Location: Range Management ResearchTitle: Implications of observed changes in high mountain snow water storage, snowmelt timing and melt window
|HEIMEL, SIERRA - Fort Lewis College|
|STEELE, CAITI - New Mexico State University|
|STELTZER, HEIDI - Fort Lewis College|
|DOTT, CYNTHIA - Fort Lewis College|
Submitted to: Journal of Hydrology
Publication Type: Peer Reviewed Journal
Publication Acceptance Date: 2/24/2021
Publication Date: 3/26/2023
Citation: Elias, E.H., James, D.K., Heimel, S., Steele, C., Steltzer, H., Dott, C. 2023. Implications of observed changes in high mountain snow water storage, snowmelt timing and melt window.
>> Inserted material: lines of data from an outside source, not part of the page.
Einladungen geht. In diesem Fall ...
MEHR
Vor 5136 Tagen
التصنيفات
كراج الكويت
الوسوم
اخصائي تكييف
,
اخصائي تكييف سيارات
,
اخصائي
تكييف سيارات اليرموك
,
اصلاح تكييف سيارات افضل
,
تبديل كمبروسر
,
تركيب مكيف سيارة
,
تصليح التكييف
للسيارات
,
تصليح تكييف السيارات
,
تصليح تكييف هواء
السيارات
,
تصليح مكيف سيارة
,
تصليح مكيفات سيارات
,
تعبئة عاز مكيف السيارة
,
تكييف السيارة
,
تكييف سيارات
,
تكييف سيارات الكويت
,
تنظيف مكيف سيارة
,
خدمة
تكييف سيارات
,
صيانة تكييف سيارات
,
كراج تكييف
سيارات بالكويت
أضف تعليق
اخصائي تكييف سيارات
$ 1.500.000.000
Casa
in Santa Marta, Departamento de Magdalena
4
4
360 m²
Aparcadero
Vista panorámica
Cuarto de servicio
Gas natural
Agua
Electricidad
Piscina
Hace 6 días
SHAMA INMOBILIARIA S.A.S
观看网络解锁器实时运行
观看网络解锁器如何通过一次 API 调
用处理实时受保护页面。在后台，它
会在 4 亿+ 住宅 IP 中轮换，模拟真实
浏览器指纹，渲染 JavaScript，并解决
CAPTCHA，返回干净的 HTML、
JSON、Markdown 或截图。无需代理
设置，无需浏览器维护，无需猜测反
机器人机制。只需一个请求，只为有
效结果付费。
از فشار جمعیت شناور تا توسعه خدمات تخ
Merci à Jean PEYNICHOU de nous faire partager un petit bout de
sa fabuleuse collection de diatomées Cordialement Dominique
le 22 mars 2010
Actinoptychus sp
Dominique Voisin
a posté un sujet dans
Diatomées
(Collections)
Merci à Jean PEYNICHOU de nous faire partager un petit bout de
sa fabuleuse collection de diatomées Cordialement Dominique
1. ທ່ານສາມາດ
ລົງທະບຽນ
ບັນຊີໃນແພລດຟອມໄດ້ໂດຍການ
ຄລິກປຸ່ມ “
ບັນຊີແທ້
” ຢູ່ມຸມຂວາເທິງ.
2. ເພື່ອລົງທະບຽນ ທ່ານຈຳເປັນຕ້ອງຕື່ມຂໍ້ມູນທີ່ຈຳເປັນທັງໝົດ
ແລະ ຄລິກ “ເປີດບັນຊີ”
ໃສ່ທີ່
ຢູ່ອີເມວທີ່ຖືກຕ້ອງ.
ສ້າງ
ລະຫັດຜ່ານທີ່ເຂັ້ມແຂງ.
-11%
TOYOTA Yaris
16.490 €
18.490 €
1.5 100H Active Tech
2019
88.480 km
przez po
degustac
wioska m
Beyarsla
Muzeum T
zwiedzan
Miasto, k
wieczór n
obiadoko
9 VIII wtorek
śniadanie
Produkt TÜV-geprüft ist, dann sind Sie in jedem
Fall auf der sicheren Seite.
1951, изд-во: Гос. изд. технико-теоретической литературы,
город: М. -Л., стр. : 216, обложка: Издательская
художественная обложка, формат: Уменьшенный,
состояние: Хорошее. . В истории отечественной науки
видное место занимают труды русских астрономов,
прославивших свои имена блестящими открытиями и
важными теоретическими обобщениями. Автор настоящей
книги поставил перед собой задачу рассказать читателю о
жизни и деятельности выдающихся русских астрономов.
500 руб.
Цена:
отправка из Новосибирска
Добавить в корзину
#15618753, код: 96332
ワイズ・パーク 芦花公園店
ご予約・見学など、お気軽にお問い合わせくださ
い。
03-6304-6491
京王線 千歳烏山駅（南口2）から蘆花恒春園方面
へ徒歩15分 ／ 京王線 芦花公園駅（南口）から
Journal of Hydrology. 35. Article 100799. https://doi.org/10.1016/j.ejrh.2021.100799.
Interpretive Summary: We used measured snowpack data over more than 30 years at 16 SNOTEL sites in the upper Rio Grande basin (NM and CO) to evaluate trends in total snow amount, snow melt timing and length of snowmelt. We found that the modeled impacts of climate change are already being observed in the measured record. We report what these shifts mean for water management, water compacts, upstream communities, mountain ecosystems and riparian vegetation.
Technical Abstract: Study Region: Upper Rio Grande Basin, United States Study Focus: Both measured and modeled hydrologic studies report warming-related changes in the hydrologic cycle. However, studies using measured data often rely on April 1 snow water equivalent (SWE) instead of peak SWE. To understand climate-related hydrograph shifts we investigate trends in maximum SWE, timing of maximum SWE and snow depletion and length of the snowmelt window using measured data with varied methods. New Hydrological Insights for the Region: Of 16 locations with the longest data record (1980 to 2018) in the region, more than half had significant declines in maximum SWE. Regional trends using all sites collectively showed a decline in maximum SWE of -0.4 cm/year. Maximum SWE was earlier at 10 to 13 of 16 sites, depending upon method. Trends at individual locations show a wide range in maximum SWE advancement (18 to 48 days). Regional maximum SWE advanced three weeks. Snowpack depletion was similarly early at more than half the sites. Although snowmelt occurs earlier, there was no change in the snowmelt window (days between peak SWE and no snow). The reduced maximum SWE may relate to reduced snowfall, increased sublimation or lower albedo associated with dust. We describe the ecological and social impacts of these observed shifts in snow amount and runoff timing for headwaters communities, water compacts, mountain ecosystems, and riparian vegetation.